In the text on the Chuck Norris API below, what date do most records show in their created_at and updated_at timestamps?

Text shown

━━━

The project is maintained by the chucknorris-io GitHub organization. The repository chucknorris-io/chuck-api is the backend; the data is curated and effectively static — most records show created_at and updated_at timestamps from 2020-01-05, suggesting the corpus was bulk-imported once and rarely modified since. The API has been in continuous operation for the better part of a decade and is one of the most cited APIs in JavaScript bootcamps, freeCodeCamp lessons, MDN fetch() walkthroughs, and YouTube 'first React app' tutorials.
Infrastructure-wise, the service runs on Heroku (the response carries via: 1.1 heroku-router and a nel / report-to header pointing at nel.heroku.com) fronted by Cloudflare (the server: cloudflare and cf-ray headers). That stack matters for two reasons: it explains why the rate-limit behavior at the edge differs from what the origin app would emit on its own, and it's the source of the Network Error Logging telemetry headers in every response — a piece of operator surface that's interesting to call out even though it isn't a finding.
Threat Model
The threat model here is essentially empty. The data is fictional, the endpoints are read-only, no user state exists. An attacker compromising api.chucknorris.io gets nothing of value beyond defacing a joke corpus that lives in a database somewhere on Heroku. The only operational risk is denial-of-service against the Heroku origin, and Cloudflare in front of it absorbs that.
Propagated patterns
The interesting threat surface, as with every public-fact API in this niche, is what the service teaches the developers consuming it. Two patterns matter.
Pattern 1: no-auth read-only fact endpoint. The CRITICAL finding observes that /jokes/random returns 200 with no credentials. On a public jokes API this is the API working exactly as designed. The propagated risk is that students who copy this pattern into /api/users/me, /api/orders, or any per-user resource without adding authentication ship a broken system. The Chuck Norris API doesn't have any concept of 'a user'; the apps people build after the tutorial almost always do.
Pattern 2: rate-limit-headerless responses. The HIGH finding is that no X-RateLimit-* or Retry-After headers appear on the response. Any rate limiting that exists is enforced silently at Cloudflare's edge or at the Heroku app layer. Consumers can't see their budget pre-emptively and have to discover the limit by hitting it. Students who learn 'just call fetch() in a loop' against this endpoint and then point the same loop at a real backend with a strict per-IP quota learn the hard way that the limit existed.
What's not in the threat model
Notably absent from the findings list: no IDOR signal (joke IDs are non-sequential 22-character base64 strings like -TGIlhYySKG6PJn_rzs6qg, not /jokes/1, /jokes/2), no data-exposure heuristic hits (the response carries no email-shaped, password-shaped, or token-shaped fields), no mass-assignment surface (the response is flat), no operator endpoint exposure (the BFLA suffix sweep against /admin, /manage, /config, /health, etc., found nothing), no LLM-security signal (the response is canned text from a static corpus, not generative output), and no Web3 signal. The CORS configuration is wildcard (access-control-allow-origin: *) on preflight responses, but only after the API observes an Origin header on the request — and the scanner did not raise it as a finding for this scan, possibly because the simple GET against /jokes/random doesn't trigger a preflight.

━━━

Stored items
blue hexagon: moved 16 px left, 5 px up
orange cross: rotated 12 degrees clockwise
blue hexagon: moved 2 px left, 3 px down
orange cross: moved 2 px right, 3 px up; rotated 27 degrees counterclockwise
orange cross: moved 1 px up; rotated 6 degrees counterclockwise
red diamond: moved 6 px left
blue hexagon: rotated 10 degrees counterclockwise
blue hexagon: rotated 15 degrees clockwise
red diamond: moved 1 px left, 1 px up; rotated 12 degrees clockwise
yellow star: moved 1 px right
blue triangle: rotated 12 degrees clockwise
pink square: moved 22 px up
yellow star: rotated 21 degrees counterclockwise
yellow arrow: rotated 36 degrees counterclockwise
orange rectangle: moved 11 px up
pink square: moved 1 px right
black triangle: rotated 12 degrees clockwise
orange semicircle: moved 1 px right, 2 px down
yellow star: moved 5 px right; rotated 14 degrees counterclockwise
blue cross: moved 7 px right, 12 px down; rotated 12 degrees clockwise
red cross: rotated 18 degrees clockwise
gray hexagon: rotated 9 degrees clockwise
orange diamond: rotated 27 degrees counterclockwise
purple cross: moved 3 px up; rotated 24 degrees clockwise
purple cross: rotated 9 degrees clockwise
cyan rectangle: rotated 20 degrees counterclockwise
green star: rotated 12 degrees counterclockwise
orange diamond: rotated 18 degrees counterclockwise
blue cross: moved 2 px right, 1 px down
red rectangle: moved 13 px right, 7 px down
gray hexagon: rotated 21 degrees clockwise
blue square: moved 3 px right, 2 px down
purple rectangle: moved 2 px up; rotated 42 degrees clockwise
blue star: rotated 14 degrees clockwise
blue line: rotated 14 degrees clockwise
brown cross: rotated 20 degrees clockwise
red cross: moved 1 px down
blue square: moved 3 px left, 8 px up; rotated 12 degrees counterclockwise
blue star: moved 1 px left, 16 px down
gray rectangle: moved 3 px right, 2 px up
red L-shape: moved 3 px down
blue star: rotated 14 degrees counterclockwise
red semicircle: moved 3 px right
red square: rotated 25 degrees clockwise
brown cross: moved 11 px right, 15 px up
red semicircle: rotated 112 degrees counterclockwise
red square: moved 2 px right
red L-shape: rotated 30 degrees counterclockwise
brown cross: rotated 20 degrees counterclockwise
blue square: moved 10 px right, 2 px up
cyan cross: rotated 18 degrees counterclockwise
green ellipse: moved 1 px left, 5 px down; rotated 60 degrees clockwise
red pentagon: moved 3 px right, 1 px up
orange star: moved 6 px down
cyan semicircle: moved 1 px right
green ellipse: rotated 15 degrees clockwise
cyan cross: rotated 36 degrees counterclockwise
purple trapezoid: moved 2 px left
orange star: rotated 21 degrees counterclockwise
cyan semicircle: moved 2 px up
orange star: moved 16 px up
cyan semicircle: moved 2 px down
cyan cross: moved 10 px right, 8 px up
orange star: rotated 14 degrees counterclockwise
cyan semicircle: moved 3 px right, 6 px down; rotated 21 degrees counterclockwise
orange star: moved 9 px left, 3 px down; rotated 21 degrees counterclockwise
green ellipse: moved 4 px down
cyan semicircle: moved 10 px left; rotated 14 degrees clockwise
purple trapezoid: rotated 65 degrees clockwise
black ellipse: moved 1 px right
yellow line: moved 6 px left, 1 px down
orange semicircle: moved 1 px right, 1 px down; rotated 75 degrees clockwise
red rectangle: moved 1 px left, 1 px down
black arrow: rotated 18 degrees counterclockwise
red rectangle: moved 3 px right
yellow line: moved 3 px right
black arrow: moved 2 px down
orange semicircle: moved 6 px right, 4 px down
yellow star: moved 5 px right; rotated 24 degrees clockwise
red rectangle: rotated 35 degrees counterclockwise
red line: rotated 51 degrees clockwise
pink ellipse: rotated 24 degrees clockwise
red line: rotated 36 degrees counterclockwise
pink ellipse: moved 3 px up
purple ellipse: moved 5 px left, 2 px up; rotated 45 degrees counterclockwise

━━━

Output below
2020-01-05